Junior Ă©clate de rire en pointant une petite cicatrice rouge sur son front.

— Non, je ne devais pas. Alors j’ai gratté un bouton. Je préférais écrire avec du sang.

— Étrange comme le fait de savoir que c’est du sang et pas de la merde me soulage, souligné-je sans ironie.

— Par contre, je ne vois pas du tout ce que ça pourrait être. Il s’agit certainement des coordonnées d’un point de rendez-vous suivies de coordonnées temporelles. Mais je ne vois pas comment les déchiffrer. Parle moi un peu de Max. Quel genre de type est-ce ? Quel indice te donnerait-il pour le retrouver ?

Max. Son souvenir est étrange, brumeux. Il y a l’individu monstrueux, blessé qui m’a aidé, qui a disparu, qui n’est plus qu’un amalgame de chair et de métal.

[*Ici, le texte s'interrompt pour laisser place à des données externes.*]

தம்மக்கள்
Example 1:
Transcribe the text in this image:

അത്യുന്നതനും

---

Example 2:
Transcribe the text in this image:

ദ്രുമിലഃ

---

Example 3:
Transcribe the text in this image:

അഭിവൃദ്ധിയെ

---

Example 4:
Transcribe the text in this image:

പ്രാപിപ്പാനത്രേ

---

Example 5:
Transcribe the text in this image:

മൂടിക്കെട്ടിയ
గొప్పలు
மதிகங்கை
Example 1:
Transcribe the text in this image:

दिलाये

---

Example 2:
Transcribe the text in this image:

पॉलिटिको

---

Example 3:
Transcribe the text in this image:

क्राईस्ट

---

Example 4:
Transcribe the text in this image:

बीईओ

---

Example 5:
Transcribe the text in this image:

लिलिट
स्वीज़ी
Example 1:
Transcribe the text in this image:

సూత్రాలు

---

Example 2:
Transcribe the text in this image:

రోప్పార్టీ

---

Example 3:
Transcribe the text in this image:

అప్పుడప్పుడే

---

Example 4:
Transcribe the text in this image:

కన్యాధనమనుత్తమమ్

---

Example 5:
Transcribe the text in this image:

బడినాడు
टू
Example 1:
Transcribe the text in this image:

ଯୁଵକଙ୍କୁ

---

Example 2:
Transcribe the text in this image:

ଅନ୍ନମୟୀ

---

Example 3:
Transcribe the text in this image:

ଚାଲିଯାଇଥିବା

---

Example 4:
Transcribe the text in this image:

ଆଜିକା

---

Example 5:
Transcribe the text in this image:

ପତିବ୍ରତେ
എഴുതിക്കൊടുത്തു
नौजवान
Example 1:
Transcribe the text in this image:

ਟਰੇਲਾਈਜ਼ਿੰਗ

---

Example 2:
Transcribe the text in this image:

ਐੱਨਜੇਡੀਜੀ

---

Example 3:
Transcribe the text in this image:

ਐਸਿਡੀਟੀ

— Mais comment s’est-il blessé ?

Je lui raconte alors notre entrevue dans son appartement, notre conversation et la manière dont il m’a confié l’accès à un chan IRC où je pouvais demander de l’aide à FatNerdz.

— C’est d’ailleurs suite à cette expérience que je considère ton appartement comme condamné.

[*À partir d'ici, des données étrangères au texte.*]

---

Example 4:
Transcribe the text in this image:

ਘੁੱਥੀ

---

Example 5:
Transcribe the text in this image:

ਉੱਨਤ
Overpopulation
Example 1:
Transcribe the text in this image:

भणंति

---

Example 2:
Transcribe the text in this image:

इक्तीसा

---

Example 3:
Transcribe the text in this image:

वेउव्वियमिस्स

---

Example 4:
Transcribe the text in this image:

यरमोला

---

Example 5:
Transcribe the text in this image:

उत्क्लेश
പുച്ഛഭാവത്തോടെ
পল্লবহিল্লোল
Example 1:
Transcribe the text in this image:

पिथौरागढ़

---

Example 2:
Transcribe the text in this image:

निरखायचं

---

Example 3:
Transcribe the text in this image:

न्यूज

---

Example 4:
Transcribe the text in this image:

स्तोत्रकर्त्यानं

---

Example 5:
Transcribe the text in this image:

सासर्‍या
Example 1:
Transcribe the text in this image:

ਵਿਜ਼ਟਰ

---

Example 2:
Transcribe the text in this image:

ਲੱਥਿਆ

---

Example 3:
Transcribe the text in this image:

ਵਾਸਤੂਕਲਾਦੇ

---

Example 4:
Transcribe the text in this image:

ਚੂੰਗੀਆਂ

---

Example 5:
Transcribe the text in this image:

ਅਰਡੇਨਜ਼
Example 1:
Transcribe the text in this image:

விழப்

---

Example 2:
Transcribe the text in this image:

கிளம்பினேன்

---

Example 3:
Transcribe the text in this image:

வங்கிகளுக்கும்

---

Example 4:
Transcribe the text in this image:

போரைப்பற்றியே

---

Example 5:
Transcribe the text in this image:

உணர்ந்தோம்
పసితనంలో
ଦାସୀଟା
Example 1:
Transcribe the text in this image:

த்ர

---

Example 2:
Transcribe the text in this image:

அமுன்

Junior s’arrête brutalement avant de se taper le poing dans le plat de la main.

— Mais oui, c’est évident !

Je le regarde étonné.

— L’intertube ! Il n’est officiellement pas encore en service mais est disponible dans une bonne partie de la ville. Les coordonnées correspondent, j’avais étudié la possibilité de l’utiliser pour déplacer les avatars. Le 0000-0000 signifie « livraison immédiate sans temporisation aux nœuds redistributeurs ». J’aurais du m’en douter !

— Bien joué. Mais comment déterminer l’emplacement du terminal A12-ZZ74 ?

— Il n’y a qu’une seule manière de le savoir, fait-il avec un clin d’œil avant de continuer :

— Par contre, j’ai peur que Georges Farreck intercepte le message et en comprenne le sens.

— Ces coordonnées m’ont été transmises via un message privé crypté sur un nœud Tor2. Il saura très vite que j’ai reçu un message de Max mais ça va lui prendre un temps certain avant d’en déchiffrer le contenu. Probablement plusieurs jours.

Junior se frappe subitement le front du plat de la main.

— Merde, j’ai oublié de verrouiller l’écran de ma tablette et d’encrypter la mémoire ! Ils pourront retrouver facilement le message en fouillant l’appartement.

Une explosion se fait soudain entendre derrière nous. Le souffle nous précipite sur le sol, des éclats de verre se mettent à tomber comme de dangereux flocons de neige.

— Qu’est-ce que c’est ? demande Junior.

Je lève la tête et aperçois un nuage de fumée là où, quelques minutes plus tôt, nous étions encore en train de discuter calmement.

— Ton appartement !

— Hein ? Tu veux dire que…

— Qu’il ne faut pas s’inquiéter pour ta tablette, ces andouilles viennent de régler le problème eux-même.